Die schwarze Lage vor der Gehäusemündung der Ceratiten ist eine flächenhaft begrenzte Bildung des Mantels am Ende der Ontogenie einiger Individuen. Sie scheidet somit auch als Haftfläche für eine imaginäre Kopfkappe aus. Die dünne schwarze Lage vor der Gehäuse-Mündung wird bei Ceratites nur gelegentlich ausgeschieden. In Thüringen ist die Häufigkeit dieser seit langem bekannten Bildungen in den jeweiligen Ceratiten-Biozonen unterschiedlich. Flexuosus-Zone = 5%, sequens/pulcher-Zone = 4%, compressus-Zone = 1% und spinosus-Zone = 0,08%. In der praenodosus- und nodosus-Zone scheint sich jedoch ihr prozentualer Anteil wieder zu erhöhen.

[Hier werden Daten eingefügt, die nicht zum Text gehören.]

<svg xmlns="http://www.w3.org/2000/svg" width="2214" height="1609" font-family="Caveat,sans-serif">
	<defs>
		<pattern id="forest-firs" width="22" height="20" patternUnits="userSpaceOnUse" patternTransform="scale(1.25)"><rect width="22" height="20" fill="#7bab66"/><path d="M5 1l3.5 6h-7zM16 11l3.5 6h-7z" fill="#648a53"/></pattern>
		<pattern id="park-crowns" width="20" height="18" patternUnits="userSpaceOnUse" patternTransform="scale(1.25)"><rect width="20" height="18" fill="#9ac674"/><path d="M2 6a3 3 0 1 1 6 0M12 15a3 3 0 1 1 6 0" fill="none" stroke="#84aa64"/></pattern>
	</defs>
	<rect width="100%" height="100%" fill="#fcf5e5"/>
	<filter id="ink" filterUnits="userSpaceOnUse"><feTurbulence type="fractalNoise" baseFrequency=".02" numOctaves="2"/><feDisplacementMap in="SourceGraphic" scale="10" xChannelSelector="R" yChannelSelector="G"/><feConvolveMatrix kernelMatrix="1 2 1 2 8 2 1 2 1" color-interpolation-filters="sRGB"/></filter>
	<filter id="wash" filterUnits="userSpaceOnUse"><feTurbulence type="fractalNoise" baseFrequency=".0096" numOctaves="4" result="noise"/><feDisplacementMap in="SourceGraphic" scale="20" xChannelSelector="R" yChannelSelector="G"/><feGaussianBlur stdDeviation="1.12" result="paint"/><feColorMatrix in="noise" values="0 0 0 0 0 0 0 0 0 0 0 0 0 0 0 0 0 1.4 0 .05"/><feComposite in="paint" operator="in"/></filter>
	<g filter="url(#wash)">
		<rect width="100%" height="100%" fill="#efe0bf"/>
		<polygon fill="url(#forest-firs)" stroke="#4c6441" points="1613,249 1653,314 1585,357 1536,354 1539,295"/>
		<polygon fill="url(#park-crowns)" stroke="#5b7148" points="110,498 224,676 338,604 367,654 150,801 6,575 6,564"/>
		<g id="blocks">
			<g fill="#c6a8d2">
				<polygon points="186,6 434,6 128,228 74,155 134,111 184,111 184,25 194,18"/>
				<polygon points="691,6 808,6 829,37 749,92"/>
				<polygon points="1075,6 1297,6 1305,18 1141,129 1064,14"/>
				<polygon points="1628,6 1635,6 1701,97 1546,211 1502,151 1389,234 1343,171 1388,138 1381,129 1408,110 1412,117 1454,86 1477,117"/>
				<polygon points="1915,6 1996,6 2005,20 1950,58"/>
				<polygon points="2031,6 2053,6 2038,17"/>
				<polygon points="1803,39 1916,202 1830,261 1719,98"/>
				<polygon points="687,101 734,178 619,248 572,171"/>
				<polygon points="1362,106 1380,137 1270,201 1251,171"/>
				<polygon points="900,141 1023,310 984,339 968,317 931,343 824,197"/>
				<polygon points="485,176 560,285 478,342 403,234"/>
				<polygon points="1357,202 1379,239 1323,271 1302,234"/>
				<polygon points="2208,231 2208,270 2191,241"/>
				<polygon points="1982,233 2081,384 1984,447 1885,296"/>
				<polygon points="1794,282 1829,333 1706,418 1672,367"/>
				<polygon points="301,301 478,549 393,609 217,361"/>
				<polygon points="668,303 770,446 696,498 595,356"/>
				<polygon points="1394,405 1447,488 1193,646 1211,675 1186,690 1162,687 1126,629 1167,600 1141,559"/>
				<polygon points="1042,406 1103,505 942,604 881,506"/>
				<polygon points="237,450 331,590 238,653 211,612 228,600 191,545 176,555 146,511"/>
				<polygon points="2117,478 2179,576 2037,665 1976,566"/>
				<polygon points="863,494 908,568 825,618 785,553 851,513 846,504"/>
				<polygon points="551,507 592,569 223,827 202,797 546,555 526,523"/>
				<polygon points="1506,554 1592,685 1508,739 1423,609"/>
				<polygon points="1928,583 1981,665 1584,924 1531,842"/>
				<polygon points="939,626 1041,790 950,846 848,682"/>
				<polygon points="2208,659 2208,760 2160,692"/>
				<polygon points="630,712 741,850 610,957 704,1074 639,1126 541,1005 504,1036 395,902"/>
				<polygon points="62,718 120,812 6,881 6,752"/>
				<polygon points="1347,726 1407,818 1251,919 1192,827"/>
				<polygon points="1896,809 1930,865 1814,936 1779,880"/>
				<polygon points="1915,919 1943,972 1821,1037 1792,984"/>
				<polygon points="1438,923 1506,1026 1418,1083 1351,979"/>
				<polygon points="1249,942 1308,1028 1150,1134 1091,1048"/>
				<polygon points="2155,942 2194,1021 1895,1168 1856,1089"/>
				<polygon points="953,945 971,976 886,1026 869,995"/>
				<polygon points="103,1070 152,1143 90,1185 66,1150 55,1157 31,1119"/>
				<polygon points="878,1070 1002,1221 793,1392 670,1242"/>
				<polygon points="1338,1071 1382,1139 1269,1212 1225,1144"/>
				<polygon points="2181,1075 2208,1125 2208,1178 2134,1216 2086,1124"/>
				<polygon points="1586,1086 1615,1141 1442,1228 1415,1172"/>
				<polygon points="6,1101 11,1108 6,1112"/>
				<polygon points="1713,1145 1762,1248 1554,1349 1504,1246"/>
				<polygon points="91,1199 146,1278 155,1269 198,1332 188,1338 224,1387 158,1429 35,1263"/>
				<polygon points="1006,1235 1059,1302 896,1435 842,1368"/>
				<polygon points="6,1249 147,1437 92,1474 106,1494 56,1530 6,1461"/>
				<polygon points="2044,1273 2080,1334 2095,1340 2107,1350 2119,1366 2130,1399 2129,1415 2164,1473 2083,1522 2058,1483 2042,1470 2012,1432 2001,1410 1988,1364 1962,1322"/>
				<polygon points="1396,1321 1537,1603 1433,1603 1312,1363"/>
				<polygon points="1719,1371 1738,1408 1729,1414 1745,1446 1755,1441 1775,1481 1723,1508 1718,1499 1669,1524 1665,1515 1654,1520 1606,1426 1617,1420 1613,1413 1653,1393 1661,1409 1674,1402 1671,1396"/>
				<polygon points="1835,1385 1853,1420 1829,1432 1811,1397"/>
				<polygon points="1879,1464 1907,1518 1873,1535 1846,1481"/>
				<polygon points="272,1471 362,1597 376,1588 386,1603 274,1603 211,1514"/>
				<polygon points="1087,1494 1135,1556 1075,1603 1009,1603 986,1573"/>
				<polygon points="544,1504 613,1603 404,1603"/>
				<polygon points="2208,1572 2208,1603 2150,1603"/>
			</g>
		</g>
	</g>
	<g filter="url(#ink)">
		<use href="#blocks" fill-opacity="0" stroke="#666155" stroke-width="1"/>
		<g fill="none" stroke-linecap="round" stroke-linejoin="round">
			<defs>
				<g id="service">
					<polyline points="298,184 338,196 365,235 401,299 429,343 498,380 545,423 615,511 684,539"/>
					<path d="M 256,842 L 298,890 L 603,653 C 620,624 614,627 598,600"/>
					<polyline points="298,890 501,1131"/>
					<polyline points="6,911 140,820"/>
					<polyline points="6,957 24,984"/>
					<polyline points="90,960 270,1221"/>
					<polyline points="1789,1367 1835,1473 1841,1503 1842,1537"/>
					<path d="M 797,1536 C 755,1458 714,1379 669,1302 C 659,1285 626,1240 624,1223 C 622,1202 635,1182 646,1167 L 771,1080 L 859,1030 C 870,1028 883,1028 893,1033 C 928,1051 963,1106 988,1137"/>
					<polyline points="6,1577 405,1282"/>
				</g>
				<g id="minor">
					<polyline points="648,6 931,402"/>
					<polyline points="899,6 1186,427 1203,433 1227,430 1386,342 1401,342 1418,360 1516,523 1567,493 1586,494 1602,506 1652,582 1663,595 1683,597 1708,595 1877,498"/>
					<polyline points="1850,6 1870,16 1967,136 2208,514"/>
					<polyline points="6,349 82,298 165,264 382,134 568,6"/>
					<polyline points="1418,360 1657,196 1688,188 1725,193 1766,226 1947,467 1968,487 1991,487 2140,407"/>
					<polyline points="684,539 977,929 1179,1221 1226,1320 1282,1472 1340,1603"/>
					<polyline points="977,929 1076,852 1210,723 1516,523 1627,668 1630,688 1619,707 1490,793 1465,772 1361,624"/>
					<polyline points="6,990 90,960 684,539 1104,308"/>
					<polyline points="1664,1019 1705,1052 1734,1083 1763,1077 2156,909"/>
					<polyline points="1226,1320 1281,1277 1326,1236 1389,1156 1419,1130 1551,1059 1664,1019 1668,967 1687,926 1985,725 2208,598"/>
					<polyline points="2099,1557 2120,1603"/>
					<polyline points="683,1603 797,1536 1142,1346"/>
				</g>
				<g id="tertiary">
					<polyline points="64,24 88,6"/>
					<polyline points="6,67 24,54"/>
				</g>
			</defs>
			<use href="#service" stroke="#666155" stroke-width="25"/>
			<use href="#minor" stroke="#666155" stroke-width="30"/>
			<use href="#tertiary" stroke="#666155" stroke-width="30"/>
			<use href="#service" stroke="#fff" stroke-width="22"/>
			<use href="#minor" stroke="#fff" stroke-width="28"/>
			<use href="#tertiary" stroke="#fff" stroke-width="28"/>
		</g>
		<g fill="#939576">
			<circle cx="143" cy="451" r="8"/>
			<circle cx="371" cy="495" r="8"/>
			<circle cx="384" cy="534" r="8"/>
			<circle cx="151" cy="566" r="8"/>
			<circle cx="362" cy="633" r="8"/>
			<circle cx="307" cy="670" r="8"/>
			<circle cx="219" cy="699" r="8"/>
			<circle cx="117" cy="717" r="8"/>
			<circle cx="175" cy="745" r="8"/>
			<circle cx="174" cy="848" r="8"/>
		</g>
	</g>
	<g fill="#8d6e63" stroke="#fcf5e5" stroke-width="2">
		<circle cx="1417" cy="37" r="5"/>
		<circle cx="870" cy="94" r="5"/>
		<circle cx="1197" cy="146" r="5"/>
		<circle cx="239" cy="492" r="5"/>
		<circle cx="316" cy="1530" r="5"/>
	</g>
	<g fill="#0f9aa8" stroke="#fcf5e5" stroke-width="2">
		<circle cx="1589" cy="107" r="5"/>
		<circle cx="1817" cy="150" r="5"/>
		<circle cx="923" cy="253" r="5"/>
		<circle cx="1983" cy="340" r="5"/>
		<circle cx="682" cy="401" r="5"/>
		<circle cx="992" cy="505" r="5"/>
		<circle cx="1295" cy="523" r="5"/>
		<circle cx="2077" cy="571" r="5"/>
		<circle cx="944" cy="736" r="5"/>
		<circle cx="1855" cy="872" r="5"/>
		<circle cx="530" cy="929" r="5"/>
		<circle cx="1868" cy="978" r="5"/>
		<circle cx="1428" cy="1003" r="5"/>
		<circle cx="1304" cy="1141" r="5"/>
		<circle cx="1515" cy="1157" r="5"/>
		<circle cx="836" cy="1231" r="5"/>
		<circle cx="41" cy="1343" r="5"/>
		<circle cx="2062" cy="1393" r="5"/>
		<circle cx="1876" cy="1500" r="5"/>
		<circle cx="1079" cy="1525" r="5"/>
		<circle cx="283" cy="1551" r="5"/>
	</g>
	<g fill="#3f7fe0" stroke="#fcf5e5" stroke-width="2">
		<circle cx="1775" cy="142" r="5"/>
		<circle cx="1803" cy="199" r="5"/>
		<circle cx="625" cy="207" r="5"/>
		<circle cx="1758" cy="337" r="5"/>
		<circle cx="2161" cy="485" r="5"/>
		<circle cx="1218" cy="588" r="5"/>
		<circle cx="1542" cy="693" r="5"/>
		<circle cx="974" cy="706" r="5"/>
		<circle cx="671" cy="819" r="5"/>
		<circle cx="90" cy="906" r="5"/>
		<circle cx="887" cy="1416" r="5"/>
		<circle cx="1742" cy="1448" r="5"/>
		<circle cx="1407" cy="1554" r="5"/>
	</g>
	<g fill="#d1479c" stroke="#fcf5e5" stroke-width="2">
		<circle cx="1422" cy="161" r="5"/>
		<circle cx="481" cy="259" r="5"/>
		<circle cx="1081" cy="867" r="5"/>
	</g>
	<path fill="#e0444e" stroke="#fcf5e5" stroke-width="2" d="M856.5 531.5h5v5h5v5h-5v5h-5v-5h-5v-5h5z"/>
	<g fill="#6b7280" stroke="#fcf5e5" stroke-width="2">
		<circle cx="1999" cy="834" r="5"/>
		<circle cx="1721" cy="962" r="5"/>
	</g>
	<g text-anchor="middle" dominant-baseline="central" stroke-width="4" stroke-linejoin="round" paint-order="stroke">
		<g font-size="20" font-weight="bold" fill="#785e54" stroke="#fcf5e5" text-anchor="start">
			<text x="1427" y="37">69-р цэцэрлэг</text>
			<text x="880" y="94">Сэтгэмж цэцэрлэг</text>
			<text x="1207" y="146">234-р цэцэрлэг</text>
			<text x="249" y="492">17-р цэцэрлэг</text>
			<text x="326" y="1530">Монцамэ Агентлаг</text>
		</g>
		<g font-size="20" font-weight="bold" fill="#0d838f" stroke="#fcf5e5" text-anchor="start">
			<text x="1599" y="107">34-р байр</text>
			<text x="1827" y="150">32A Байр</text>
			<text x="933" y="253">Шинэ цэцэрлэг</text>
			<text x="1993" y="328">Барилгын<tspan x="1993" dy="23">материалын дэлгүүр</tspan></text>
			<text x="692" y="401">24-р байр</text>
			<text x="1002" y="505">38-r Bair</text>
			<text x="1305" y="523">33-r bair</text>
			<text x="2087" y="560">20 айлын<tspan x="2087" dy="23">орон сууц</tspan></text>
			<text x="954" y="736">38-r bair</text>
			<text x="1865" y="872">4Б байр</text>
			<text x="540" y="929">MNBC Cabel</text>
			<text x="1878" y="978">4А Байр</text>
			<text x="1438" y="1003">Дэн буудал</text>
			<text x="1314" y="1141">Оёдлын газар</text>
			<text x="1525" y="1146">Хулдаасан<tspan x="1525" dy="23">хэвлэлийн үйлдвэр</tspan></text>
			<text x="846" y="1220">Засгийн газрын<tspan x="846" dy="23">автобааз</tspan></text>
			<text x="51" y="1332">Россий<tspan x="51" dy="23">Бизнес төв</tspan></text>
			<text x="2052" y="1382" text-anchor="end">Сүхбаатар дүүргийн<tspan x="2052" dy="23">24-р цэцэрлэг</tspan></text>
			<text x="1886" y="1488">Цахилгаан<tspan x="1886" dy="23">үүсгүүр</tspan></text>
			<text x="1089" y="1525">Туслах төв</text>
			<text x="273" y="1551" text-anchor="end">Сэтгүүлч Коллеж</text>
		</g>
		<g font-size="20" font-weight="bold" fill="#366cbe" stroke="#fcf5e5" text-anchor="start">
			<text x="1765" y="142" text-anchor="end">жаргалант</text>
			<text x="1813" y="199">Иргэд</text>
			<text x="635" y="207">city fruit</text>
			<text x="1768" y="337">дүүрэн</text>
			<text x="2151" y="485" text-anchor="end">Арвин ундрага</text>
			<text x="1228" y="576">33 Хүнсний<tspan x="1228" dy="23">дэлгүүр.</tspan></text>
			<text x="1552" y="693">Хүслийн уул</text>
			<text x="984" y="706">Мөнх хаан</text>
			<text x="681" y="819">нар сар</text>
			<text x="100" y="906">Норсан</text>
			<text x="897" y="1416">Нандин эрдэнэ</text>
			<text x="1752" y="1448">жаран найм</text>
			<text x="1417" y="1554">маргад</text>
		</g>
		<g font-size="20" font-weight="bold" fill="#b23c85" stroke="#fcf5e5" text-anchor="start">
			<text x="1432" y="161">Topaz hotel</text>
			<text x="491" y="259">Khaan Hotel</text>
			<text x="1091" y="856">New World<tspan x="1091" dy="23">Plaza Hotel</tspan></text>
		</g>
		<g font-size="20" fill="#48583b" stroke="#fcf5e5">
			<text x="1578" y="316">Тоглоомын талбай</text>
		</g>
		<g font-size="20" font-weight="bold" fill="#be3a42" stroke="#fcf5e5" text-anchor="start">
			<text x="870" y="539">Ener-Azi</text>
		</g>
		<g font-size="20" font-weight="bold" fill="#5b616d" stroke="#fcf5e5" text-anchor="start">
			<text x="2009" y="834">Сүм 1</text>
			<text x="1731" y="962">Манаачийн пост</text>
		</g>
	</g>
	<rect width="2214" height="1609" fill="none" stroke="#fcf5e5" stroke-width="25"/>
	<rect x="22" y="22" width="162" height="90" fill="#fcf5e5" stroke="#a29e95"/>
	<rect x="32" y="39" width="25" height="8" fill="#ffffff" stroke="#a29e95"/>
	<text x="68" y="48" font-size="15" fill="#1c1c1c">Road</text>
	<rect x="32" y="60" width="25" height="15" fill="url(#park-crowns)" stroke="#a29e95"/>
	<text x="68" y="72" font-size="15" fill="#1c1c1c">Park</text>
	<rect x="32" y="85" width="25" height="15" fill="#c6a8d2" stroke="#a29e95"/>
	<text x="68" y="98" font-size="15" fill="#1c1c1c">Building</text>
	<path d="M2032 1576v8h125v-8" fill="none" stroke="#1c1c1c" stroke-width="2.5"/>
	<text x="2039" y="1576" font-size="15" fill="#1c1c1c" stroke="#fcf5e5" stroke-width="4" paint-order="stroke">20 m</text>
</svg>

Wie alle Beispiele zeigen, werden diese schwarzen Beläge als Besonderheit lediglich kurzzeitig im letzten Ontogeniestadium einzelner Individuen vor der Gehäusemündung ausgeschieden. Die Ursache für diese Sonderbildung wird erst verständlich, wenn ein weiterer grundsätzlich physiologisch/funktioneller Unterschied zwischen Nautilus und Ceratites berücksichtigt wird.

Der Mantel von Nautilus haftet in der hinteren Wohnkammer lediglich an den Muskelansatzstellen und einem schmalen Streifen an der Gehäusemündung und ermöglicht damit das Zurückziehen des Kopffußes in das schützende Gehäuse.Im Gegensatz dazu haftet der Weichkörper von Ceratites an der gesamten Gehäuseinnenwand (nachweisbar mit forma conclusa, vgl. REIN 2005) und der Kopffuß vor der Mündung auf der Externseite der darunter liegenden Windung. Er kann folglich auch nicht in das Gehäuse zurückgezogen werden (nachweisbar mit forma refecta, vgl. REIN 2005). Bei der zusätzlichen Ausscheidung der schwarzen Substanz vor der Gehäuse-Mündung handelt sich offensichtlich um eine funktionelle Reaktion auf einseitig verändert wirkende Kräfte zur vergrößerten Haftung des Kopffußes. Dabei korreliert die Ausbildung der schwarzen Substanz häufig mit der beginnenden Skulpturabschwächung am Ende der Ontogenese. Bei einigen Individuen ist die Bildung kausal exogen verursacht oder pathologisch begründet. Der eng begrenzte Zeitraum am Ontogenie-Ende lässt vermuten, dass die Ursache der Bildung irreparabel ist und mit dem Tod des Individuums endet (REIN 2008 im Druck).
Eindeutig ist jedoch, dass sowohl Ausbildung, Lage und Funktion der schwarzen Beläge von Nautilus und Ceratites nicht identisch sind. Ihre Gleichstellung als Nautilus-„black layer“ mit zusätzlicher Kopfkappe bei Ceratites ist eine krasse Fehldeutung.

Literatur:

KLUG, C., KORN, D., RICHTER, U. & URLICHS, M. (2004): The black layer in Cephalopods from the German Muschelkalk (Triassic).- Palaeontology, Vol. 47, Part 6, pp. 1407-1425, Fig. 11
REIN, S. (2005): Zur Biologie der Ceratiten der spinosus-Zone - Ergebnisse einer Populationsanalyse -; Teil III: Schlussfolgerungen zur biologischen Organisation und Lebensweise des Ceratitentieres.- Veröff. Naturkundemuseum Erfurt, 24: 13-34, 18 Abb., Erfurt.
REIN, S. (2008 im Druck): „Black layer“ bei Ceratites – eine Fehldiagnose und ihre Konsequenzen.- Veröff. Naturhist. Mus. Schleusingen, 23: Schleusingen.